» **WHAT IS EXPECTED**
Work out how many lines in this listing hold the word "from", and give the number with nothing added.
* * * *
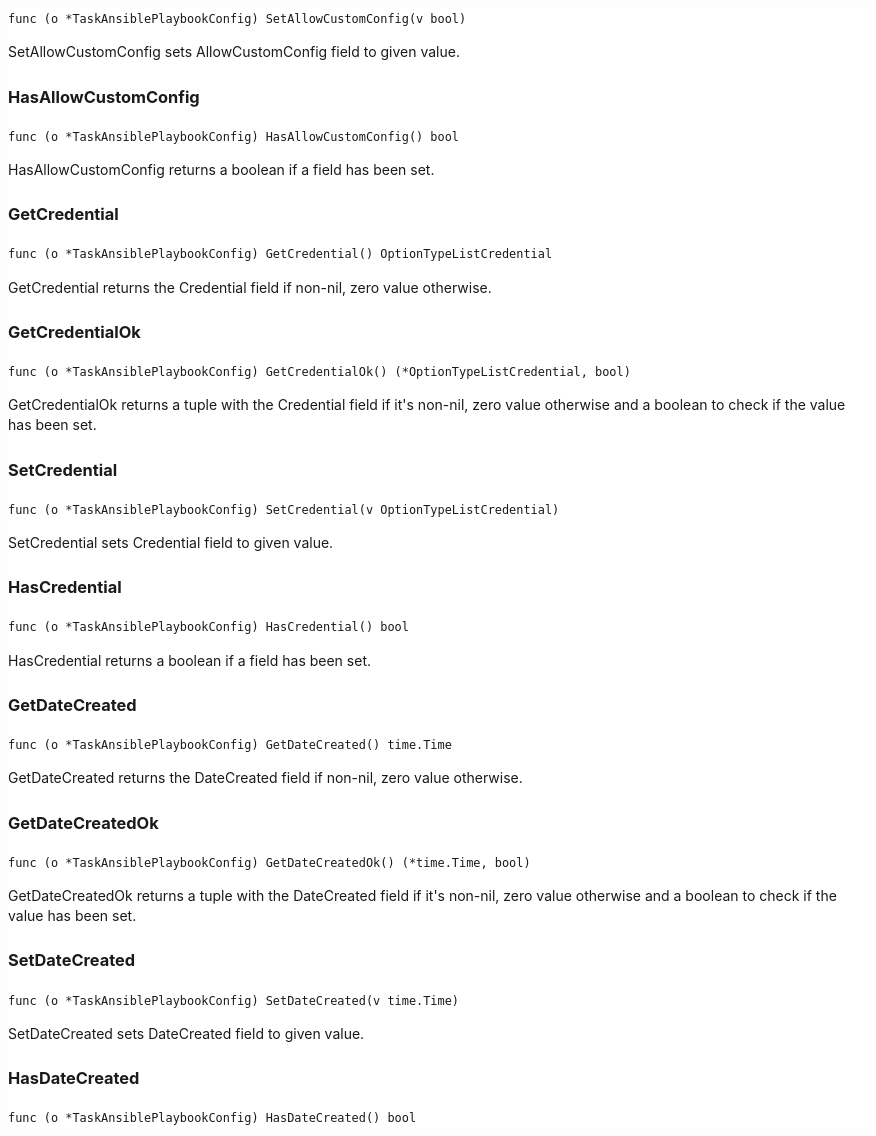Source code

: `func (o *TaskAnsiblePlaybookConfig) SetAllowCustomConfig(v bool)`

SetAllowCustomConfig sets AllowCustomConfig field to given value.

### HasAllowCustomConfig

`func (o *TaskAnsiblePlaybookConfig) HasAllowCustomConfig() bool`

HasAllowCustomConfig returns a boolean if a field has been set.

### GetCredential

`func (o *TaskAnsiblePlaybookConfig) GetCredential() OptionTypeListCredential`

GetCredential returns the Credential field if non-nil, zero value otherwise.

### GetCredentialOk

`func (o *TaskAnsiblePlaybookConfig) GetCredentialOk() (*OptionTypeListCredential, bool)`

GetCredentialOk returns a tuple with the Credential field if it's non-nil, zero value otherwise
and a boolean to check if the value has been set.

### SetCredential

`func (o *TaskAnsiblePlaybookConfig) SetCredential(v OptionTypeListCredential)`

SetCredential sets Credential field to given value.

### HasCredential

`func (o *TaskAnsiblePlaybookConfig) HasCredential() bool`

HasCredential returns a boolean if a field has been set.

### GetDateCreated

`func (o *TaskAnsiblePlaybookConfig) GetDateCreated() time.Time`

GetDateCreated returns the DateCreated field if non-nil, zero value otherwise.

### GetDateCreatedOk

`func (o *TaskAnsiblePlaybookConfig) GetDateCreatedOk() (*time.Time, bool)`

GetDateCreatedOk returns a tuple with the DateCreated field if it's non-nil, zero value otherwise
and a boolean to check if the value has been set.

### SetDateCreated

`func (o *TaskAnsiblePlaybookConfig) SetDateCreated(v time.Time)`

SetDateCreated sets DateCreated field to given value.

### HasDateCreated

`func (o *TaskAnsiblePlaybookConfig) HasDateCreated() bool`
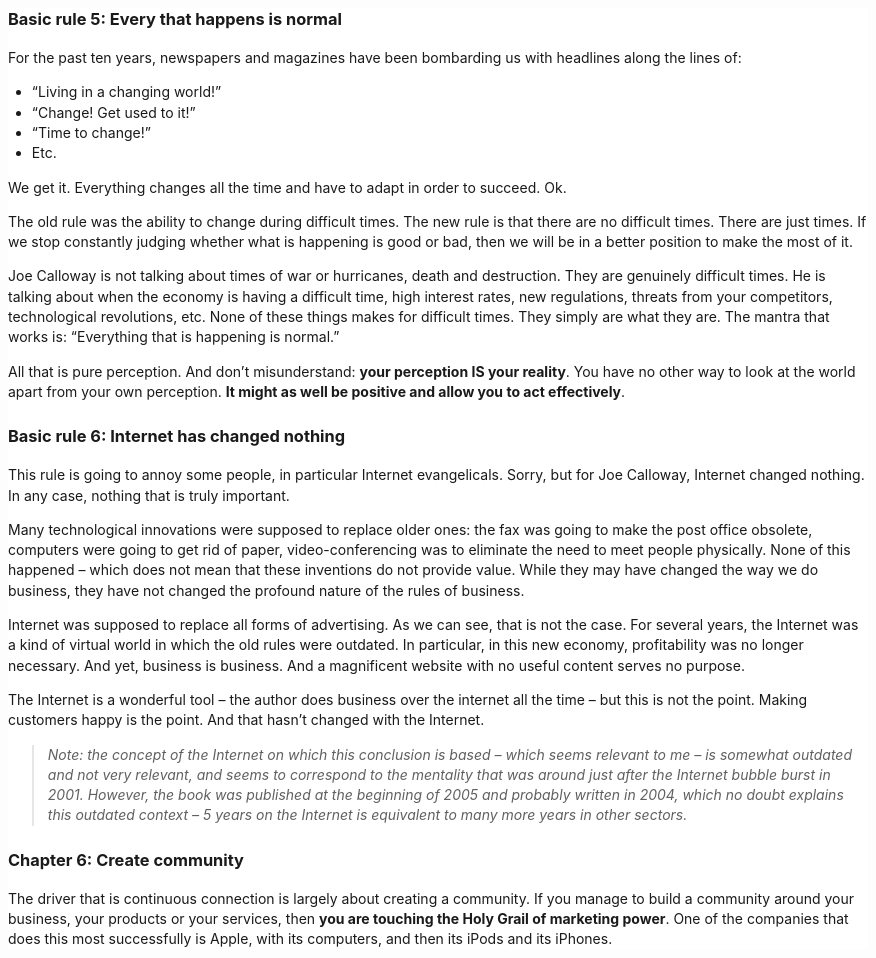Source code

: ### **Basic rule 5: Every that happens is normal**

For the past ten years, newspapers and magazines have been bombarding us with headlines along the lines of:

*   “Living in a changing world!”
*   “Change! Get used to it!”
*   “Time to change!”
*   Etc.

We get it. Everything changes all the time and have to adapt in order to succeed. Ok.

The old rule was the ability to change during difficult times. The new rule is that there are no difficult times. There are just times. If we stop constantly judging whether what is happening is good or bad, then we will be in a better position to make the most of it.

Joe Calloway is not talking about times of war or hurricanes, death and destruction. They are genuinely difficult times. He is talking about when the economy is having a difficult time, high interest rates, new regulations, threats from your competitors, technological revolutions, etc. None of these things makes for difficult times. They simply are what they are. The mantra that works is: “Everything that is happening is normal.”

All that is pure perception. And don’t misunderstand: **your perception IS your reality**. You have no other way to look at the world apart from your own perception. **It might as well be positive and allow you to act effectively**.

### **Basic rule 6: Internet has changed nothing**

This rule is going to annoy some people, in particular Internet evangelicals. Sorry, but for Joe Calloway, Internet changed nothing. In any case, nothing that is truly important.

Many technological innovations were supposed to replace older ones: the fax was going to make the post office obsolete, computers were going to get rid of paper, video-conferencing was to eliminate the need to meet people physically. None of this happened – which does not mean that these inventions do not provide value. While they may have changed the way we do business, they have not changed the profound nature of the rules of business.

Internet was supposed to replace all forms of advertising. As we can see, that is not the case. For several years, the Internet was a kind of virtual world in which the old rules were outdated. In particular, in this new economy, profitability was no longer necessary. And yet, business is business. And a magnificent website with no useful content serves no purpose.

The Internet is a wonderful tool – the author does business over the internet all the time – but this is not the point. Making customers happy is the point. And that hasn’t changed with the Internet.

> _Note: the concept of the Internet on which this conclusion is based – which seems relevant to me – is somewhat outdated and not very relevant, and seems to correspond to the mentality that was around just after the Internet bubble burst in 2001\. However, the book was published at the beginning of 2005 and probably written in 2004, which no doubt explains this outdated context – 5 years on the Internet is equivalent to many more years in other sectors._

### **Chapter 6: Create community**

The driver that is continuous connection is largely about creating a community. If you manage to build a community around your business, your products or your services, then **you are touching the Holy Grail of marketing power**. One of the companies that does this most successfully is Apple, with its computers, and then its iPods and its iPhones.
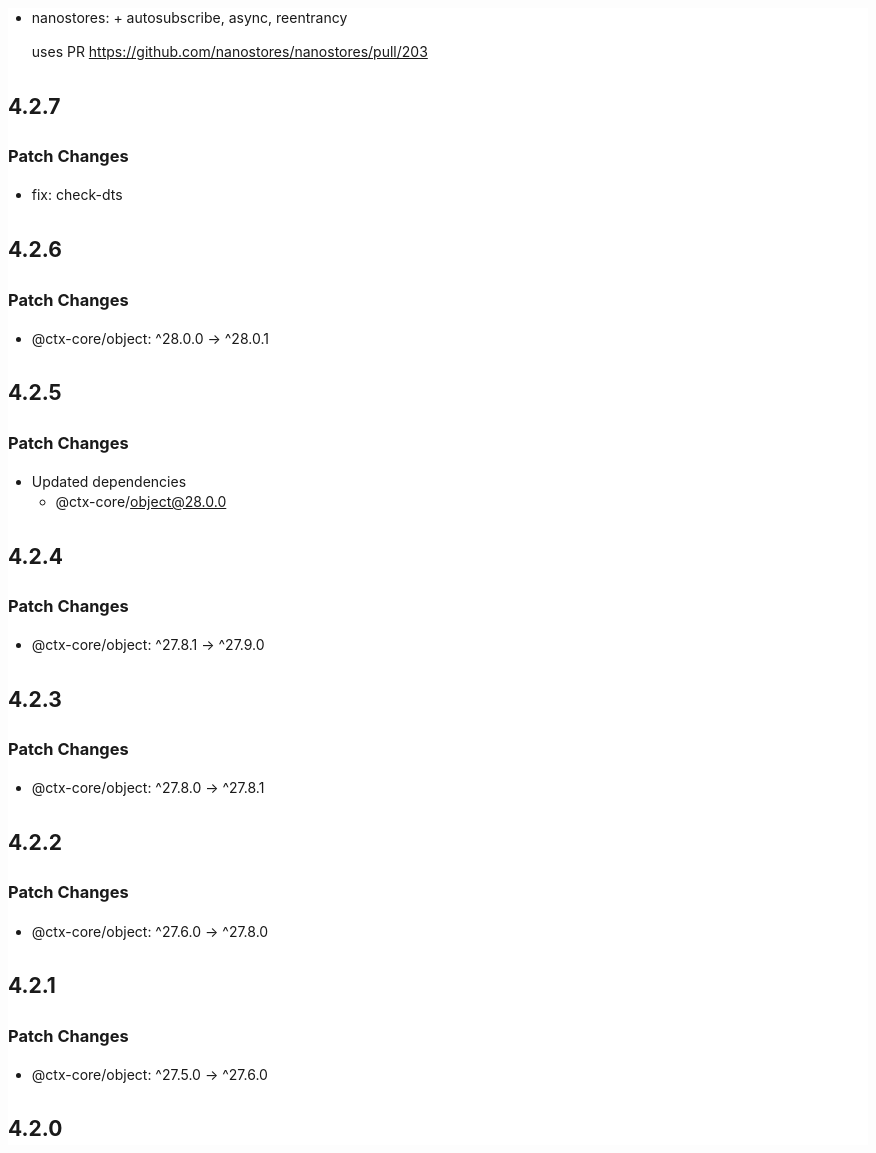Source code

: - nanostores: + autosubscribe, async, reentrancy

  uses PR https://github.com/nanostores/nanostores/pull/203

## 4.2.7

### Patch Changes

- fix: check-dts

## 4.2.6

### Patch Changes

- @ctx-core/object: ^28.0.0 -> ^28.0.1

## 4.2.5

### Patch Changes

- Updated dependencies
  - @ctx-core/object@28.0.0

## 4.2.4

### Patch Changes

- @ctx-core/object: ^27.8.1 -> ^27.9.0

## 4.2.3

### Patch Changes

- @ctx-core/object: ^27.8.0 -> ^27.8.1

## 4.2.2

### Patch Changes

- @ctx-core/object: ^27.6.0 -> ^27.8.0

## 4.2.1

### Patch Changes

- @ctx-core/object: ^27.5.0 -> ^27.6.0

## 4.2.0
* * * *
» **WRITTEN RESPONSE**
2